Return exactly the lines of the records below, starting at the line that contains "left shoulder: (77, 77)" and ending at the line that contains "right wrist: (91, 194)", with both of those lines kept.

%%

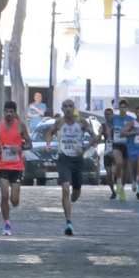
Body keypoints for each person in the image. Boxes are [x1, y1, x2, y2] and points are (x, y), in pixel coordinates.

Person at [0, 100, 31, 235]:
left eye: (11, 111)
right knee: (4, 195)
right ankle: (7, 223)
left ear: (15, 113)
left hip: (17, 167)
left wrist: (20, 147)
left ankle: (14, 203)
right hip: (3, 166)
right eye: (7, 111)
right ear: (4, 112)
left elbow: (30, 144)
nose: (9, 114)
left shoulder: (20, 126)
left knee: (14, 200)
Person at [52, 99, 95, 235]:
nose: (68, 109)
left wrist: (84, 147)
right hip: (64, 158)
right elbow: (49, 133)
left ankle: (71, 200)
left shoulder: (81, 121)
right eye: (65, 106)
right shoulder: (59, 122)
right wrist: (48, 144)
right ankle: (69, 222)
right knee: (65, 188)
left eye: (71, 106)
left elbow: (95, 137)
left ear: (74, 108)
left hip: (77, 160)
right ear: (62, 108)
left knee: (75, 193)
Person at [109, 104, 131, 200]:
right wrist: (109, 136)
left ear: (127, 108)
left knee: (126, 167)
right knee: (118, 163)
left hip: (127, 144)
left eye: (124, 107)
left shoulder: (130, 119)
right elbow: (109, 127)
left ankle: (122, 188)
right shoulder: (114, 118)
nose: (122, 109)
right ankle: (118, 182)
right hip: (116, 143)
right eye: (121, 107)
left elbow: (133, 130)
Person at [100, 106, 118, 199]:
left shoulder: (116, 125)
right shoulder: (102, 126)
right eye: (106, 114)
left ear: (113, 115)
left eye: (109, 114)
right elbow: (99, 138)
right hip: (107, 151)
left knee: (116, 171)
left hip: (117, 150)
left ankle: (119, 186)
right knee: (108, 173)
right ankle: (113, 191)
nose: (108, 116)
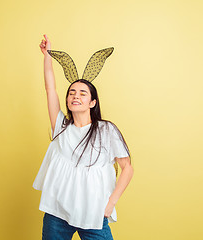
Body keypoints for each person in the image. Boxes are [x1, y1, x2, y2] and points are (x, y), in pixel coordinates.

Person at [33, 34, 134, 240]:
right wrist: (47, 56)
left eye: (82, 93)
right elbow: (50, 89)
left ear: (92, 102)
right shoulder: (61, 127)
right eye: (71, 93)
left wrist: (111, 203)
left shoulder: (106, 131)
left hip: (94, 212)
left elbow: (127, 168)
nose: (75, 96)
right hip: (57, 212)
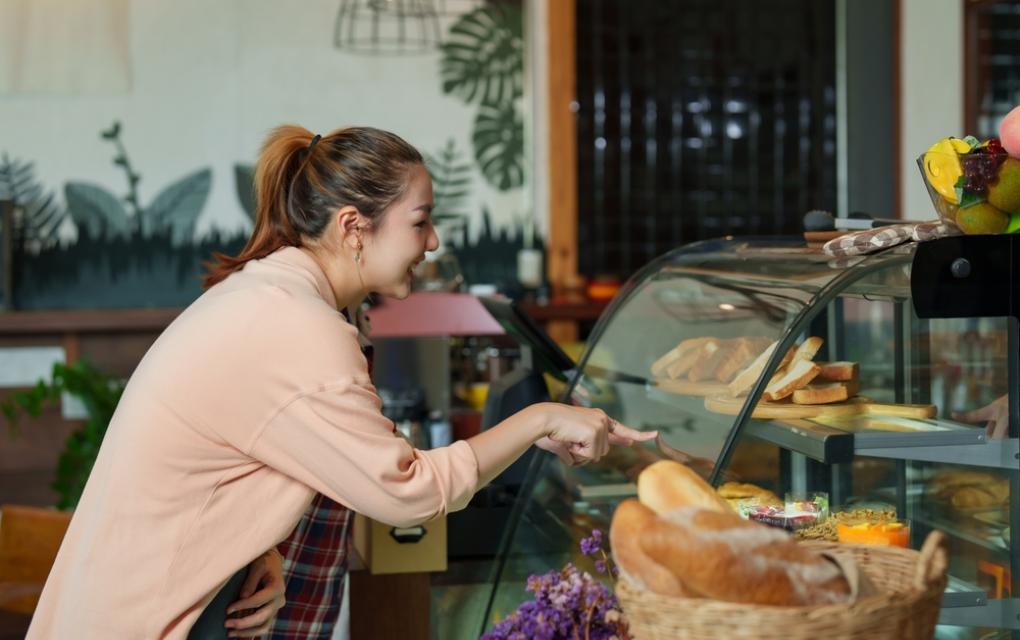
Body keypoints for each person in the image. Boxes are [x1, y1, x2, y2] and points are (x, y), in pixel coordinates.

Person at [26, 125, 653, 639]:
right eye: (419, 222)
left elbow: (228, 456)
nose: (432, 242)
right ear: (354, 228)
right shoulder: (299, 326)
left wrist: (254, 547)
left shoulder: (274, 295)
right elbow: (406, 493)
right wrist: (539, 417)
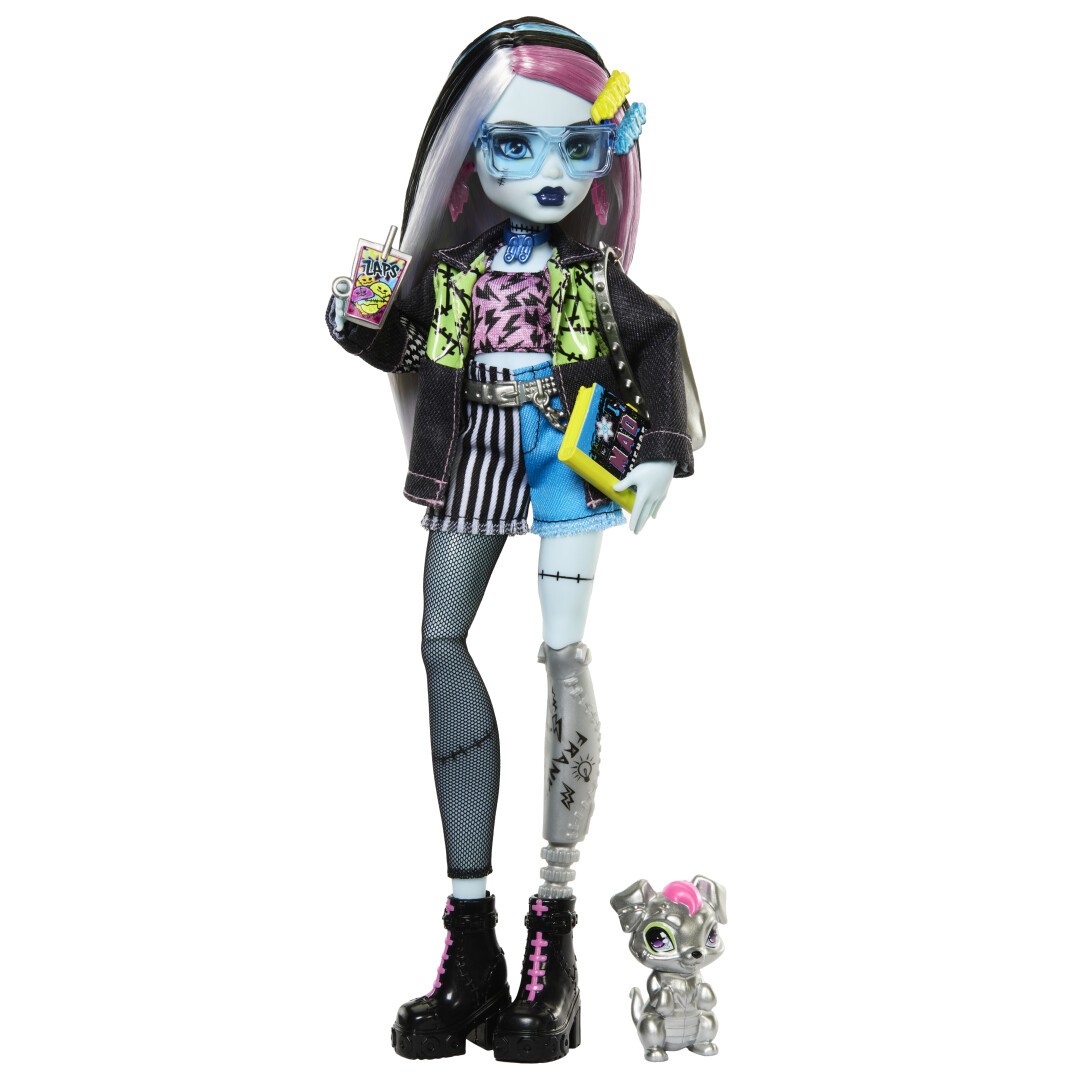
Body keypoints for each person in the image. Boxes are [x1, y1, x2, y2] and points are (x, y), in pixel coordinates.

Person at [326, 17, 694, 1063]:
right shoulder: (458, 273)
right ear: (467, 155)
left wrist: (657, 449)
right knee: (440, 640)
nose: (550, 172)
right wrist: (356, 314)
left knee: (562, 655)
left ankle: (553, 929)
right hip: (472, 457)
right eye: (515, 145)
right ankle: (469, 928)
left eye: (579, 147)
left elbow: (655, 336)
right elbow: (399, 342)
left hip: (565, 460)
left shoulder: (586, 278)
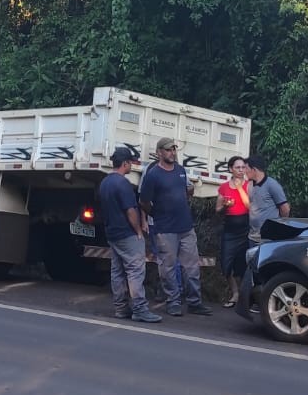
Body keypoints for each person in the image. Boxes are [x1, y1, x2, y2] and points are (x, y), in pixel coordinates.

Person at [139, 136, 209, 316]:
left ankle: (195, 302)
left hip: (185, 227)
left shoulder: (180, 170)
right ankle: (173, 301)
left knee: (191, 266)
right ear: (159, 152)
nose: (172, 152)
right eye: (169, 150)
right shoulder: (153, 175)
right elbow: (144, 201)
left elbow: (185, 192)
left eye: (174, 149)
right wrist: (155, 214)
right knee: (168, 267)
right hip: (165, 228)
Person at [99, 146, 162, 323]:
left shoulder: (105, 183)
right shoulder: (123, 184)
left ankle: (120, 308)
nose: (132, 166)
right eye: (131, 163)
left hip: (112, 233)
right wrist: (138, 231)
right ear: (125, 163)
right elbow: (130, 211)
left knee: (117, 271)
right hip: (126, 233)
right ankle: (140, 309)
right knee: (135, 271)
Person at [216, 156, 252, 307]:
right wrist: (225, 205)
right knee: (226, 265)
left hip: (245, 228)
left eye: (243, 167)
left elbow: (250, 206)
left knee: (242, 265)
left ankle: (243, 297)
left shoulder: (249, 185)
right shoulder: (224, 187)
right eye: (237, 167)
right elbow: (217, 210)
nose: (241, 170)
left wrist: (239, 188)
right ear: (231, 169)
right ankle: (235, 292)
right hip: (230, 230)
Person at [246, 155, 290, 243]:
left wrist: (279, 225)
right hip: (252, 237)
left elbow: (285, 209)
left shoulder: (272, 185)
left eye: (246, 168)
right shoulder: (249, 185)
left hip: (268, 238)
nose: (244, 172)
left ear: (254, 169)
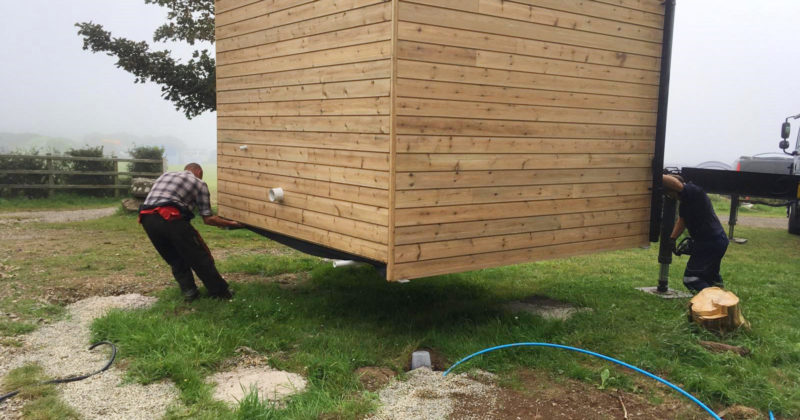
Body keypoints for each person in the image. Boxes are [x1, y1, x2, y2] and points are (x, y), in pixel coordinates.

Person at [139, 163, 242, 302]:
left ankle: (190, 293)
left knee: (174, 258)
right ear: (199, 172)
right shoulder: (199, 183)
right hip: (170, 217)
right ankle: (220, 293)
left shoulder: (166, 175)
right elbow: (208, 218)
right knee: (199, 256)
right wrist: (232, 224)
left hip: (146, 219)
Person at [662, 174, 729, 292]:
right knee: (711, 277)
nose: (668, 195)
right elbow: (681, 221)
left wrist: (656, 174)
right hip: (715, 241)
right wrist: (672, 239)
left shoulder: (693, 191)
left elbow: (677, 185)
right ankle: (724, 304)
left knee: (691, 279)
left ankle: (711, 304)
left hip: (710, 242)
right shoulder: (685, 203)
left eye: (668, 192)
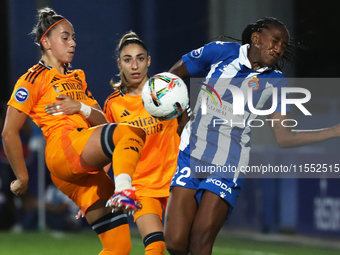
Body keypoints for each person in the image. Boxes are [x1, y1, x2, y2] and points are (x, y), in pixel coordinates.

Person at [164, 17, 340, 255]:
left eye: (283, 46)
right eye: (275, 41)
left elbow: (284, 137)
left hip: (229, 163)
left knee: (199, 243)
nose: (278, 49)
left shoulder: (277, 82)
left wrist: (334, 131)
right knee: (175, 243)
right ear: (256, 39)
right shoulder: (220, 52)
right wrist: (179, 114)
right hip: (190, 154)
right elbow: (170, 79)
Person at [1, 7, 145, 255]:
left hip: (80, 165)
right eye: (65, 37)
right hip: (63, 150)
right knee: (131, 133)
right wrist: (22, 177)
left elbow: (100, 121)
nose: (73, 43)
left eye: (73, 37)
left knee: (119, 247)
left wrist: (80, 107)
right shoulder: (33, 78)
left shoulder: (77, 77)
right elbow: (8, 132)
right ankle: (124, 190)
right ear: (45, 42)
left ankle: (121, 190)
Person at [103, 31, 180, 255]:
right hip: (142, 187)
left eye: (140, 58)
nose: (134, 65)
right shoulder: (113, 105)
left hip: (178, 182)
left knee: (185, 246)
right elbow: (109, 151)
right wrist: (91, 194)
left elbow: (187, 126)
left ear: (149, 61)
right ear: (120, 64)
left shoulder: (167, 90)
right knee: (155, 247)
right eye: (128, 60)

%%

Exercise response =
left shoulder: (77, 77)
right elbow: (8, 132)
right ankle: (124, 190)
right ear: (45, 42)
left ankle: (121, 190)
Person at [103, 31, 180, 255]:
right hip: (142, 187)
left eye: (140, 58)
nose: (134, 65)
right shoulder: (113, 105)
left hip: (178, 182)
left knee: (185, 246)
right elbow: (109, 151)
right wrist: (91, 194)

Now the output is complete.